Task brief:
The expected output is exactly the lines below, starting at the line with "curve: (204, 1833) -> (166, 1202), moved" and ending at the line with "line: (828, 528) -> (909, 580), removed", both included; no other line belongs in it.

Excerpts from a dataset
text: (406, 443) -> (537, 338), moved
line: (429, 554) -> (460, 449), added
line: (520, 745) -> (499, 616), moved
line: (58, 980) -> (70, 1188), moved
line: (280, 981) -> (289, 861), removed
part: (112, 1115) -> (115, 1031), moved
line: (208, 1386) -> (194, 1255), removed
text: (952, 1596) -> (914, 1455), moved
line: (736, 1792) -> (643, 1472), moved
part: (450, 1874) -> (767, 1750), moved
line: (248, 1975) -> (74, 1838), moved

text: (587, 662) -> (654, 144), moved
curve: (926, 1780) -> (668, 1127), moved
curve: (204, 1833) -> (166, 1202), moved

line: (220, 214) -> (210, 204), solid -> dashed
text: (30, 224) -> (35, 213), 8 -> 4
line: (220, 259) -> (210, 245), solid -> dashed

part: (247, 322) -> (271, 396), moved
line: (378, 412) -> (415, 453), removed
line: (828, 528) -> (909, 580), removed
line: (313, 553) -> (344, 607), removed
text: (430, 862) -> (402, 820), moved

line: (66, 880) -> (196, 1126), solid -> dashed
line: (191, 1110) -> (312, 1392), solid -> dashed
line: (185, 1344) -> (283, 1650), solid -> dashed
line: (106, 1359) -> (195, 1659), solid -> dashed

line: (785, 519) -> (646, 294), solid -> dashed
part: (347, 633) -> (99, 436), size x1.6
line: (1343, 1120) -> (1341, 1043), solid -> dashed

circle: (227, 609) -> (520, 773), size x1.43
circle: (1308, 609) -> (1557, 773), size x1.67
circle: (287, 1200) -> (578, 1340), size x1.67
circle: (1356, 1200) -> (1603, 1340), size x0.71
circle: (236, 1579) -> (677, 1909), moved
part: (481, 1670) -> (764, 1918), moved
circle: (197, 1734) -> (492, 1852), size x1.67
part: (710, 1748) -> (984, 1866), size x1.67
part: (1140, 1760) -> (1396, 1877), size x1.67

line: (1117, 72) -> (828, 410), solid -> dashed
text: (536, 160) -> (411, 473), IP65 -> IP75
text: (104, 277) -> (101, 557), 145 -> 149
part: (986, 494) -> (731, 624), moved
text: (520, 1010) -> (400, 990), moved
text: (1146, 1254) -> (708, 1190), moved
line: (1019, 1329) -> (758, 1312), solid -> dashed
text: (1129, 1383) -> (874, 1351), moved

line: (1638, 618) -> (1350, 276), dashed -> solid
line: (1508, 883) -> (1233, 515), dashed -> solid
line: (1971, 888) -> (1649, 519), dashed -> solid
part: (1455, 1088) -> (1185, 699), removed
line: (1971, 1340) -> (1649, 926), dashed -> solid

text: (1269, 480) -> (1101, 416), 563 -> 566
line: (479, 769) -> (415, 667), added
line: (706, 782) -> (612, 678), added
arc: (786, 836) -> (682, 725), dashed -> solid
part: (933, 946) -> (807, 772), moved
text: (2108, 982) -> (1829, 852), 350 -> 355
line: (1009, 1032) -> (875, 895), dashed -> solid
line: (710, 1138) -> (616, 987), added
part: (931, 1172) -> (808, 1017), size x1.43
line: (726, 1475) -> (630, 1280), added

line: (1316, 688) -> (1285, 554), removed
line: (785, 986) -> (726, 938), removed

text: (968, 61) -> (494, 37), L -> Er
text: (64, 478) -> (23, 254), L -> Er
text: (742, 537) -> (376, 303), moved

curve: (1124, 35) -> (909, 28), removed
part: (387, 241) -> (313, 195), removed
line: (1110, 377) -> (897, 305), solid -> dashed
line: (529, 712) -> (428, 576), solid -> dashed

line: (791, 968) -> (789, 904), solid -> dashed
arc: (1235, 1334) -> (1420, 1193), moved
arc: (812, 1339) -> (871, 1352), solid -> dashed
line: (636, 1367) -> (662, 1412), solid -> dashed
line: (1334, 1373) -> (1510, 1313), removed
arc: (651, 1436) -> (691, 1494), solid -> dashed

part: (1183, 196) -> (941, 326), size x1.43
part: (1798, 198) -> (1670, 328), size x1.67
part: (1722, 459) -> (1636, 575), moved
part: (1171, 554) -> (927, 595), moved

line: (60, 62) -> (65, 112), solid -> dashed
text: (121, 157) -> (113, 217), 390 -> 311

Exercise result:
curve: (204, 1833) -> (166, 1202), moved

line: (220, 214) -> (210, 204), solid -> dashed
text: (30, 224) -> (35, 213), 8 -> 4
line: (220, 259) -> (210, 245), solid -> dashed

part: (247, 322) -> (271, 396), moved
line: (378, 412) -> (415, 453), removed
line: (828, 528) -> (909, 580), removed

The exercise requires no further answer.